Segment Start: Text shown

From 05b802d4e00651af0aec05766ed24e0d1cb1512f Mon Sep 17 00:00:00 2001
From: Meghan Lele <meghanl@fb.com>
Date: Wed, 28 Jul 2021 11:42:44 -0700
Subject: [PATCH] [pytorch] Bring back RemoveInplaceOps() (#62200)

Summary:
Pull Request resolved: https://github.com/pytorch/pytorch/pull/62200

This commit brings back the `RemoveInplaceOps` pass removed in D29523283 (https://github.com/pytorch/pytorch/commit/dec5aa2260cef540b622bd9a9504b6f11cb1f607) that apparently had a bunch of internal users.

Test Plan: danthe3rd

Reviewed By: danthe3rd

Differential Revision: D29833316

fbshipit-source-id: 6cf13d463ab0a5e50ba3eb3243f79a9c51623809
---
 torch/_C/__init__.pyi.in                     |  1 +
 torch/csrc/jit/passes/remove_inplace_ops.cpp | 97 ++++++++++++++++++--
 torch/csrc/jit/passes/remove_inplace_ops.h   |  2 +
 torch/csrc/jit/python/init.cpp               |  4 +
 4 files changed, 95 insertions(+), 9 deletions(-)

Segment End: Text shown
Segment Start: Supplied records

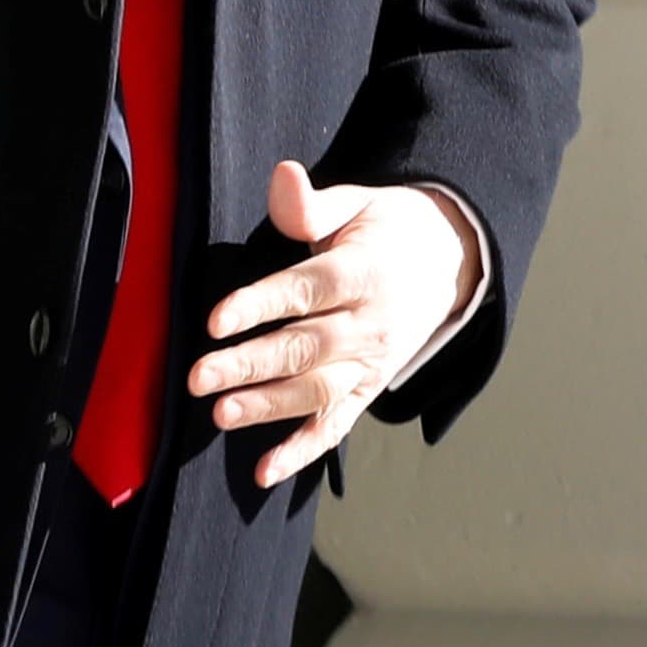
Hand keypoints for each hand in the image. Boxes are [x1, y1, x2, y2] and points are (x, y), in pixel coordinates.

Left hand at [189, 161, 484, 488]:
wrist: (447, 263)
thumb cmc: (384, 229)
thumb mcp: (356, 203)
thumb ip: (312, 204)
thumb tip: (283, 174)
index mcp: (364, 272)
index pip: (308, 291)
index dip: (262, 305)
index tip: (218, 320)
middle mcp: (370, 324)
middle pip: (307, 348)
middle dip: (251, 365)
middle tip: (198, 377)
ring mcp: (371, 363)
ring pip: (318, 391)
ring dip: (269, 407)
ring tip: (221, 415)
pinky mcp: (368, 390)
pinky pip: (337, 426)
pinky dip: (302, 451)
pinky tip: (264, 472)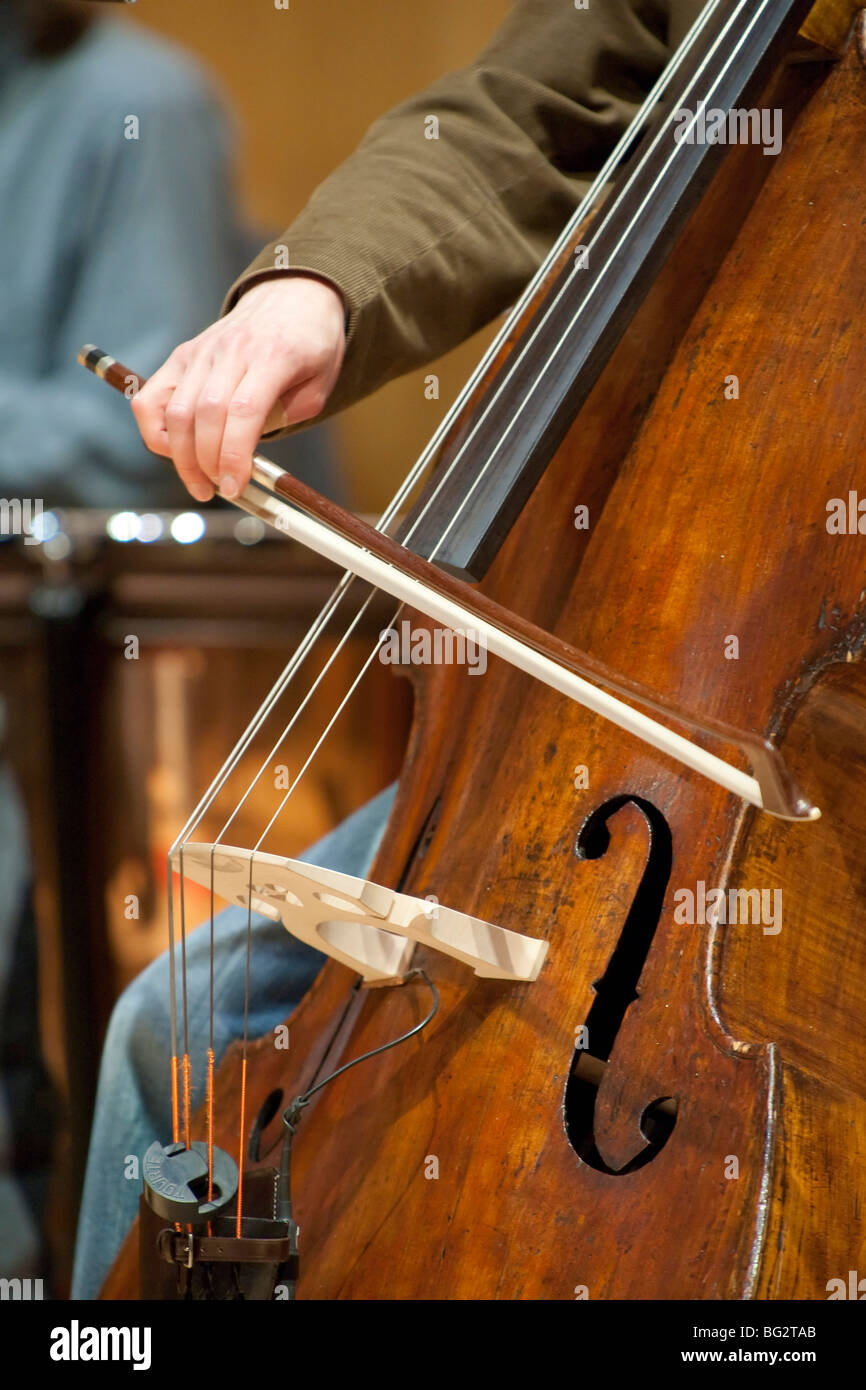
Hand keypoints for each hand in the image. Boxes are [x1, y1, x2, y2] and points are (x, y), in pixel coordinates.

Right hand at [130, 275, 346, 501]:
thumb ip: (288, 416)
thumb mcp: (319, 384)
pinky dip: (155, 430)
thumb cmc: (311, 345)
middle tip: (220, 489)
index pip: (243, 411)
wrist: (292, 296)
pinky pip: (151, 397)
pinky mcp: (182, 356)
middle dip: (207, 464)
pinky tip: (173, 451)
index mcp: (273, 355)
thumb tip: (248, 452)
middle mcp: (231, 350)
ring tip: (200, 482)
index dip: (235, 456)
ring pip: (175, 411)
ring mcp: (201, 351)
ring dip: (181, 457)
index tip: (236, 487)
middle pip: (204, 415)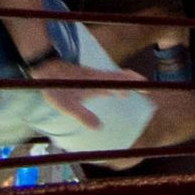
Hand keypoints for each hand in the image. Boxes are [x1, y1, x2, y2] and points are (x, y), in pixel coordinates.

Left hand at [23, 53, 144, 129]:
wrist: (46, 67)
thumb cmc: (57, 86)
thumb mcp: (69, 106)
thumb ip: (84, 116)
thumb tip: (99, 128)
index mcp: (99, 81)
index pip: (123, 80)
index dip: (136, 83)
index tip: (148, 88)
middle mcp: (99, 76)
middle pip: (122, 76)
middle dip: (134, 83)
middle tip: (143, 91)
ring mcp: (93, 75)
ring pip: (113, 77)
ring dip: (123, 84)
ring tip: (125, 96)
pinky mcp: (86, 76)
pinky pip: (105, 79)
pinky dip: (112, 84)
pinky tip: (106, 93)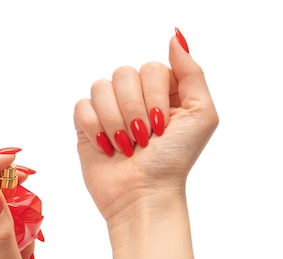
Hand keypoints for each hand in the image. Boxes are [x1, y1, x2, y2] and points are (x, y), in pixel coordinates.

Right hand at [74, 29, 217, 222]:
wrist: (142, 195)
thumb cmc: (174, 161)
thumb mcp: (201, 115)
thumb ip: (192, 72)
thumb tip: (175, 38)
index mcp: (164, 90)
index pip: (152, 67)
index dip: (155, 96)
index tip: (163, 126)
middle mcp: (136, 96)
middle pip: (123, 73)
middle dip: (134, 110)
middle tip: (143, 139)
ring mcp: (110, 109)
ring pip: (100, 87)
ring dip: (115, 121)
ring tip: (125, 146)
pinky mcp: (87, 125)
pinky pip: (81, 106)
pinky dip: (94, 128)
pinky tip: (106, 146)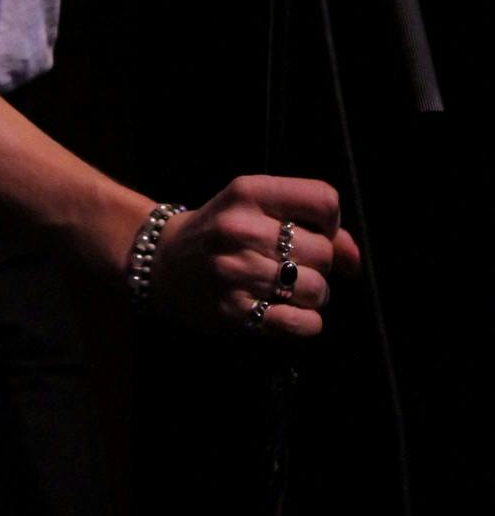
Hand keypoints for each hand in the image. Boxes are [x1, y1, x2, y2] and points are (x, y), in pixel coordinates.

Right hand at [149, 175, 360, 337]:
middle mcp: (240, 228)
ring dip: (313, 296)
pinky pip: (298, 323)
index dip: (330, 223)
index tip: (312, 232)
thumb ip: (311, 225)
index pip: (324, 201)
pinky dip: (306, 323)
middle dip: (320, 264)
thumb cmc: (220, 232)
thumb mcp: (256, 209)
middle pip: (323, 251)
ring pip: (315, 288)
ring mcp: (234, 271)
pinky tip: (291, 315)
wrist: (161, 262)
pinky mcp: (232, 311)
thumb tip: (354, 260)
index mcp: (248, 192)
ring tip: (290, 291)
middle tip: (296, 267)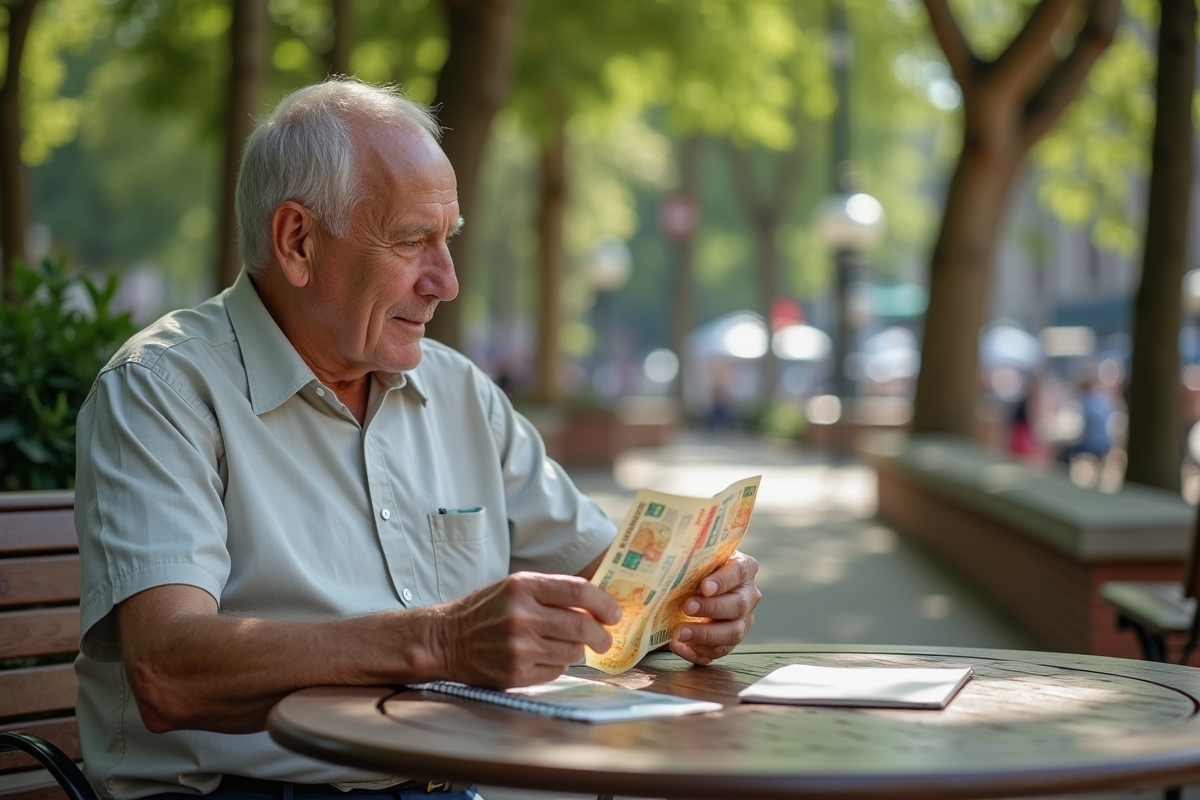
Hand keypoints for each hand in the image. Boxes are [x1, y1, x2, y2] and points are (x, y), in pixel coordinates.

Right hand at [437, 571, 622, 687]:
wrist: (446, 639)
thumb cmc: (485, 610)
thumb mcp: (515, 587)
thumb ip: (552, 592)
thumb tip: (598, 604)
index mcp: (523, 586)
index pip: (578, 590)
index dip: (603, 603)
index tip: (615, 614)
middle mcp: (522, 615)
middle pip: (581, 625)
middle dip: (600, 634)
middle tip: (605, 638)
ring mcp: (519, 647)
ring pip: (572, 651)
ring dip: (577, 649)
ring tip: (566, 645)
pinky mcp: (516, 673)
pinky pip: (556, 671)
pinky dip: (557, 665)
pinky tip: (542, 657)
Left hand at [670, 551, 760, 665]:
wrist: (694, 588)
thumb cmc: (697, 568)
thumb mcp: (697, 558)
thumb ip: (691, 559)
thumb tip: (664, 556)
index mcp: (743, 569)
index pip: (740, 571)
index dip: (723, 580)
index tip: (703, 587)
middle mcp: (748, 596)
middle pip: (738, 605)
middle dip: (712, 608)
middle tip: (687, 607)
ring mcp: (743, 621)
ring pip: (733, 632)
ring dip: (705, 634)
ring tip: (680, 633)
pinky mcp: (730, 641)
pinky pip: (718, 651)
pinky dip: (697, 651)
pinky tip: (678, 646)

Segment End: Supplied records

**Task set**
(A) Summarize the patch header in two sentences.
(B) Retype the patch header between "Test Plan: danthe3rd" and "insertions(+), 9 deletions(-)", inclusive.
The listing that comes after the patch header isn't needed for anything here.

**Outputs in order**
(A) The patch, from Meghan Lele and dated Wed, 28 Jul 2021, restores the `RemoveInplaceOps` pass that was removed in D29523283 and apparently had a bunch of internal users. It changes four files, with 95 insertions and 9 deletions.

(B)
Test Plan: danthe3rd

Reviewed By: danthe3rd

Differential Revision: D29833316

fbshipit-source-id: 6cf13d463ab0a5e50ba3eb3243f79a9c51623809
---
 torch/_C/__init__.pyi.in                     |  1 +
 torch/csrc/jit/passes/remove_inplace_ops.cpp | 97 ++++++++++++++++++--
 torch/csrc/jit/passes/remove_inplace_ops.h   |  2 +
 torch/csrc/jit/python/init.cpp               |  4 +
 4 files changed, 95 insertions(+), 9 deletions(-)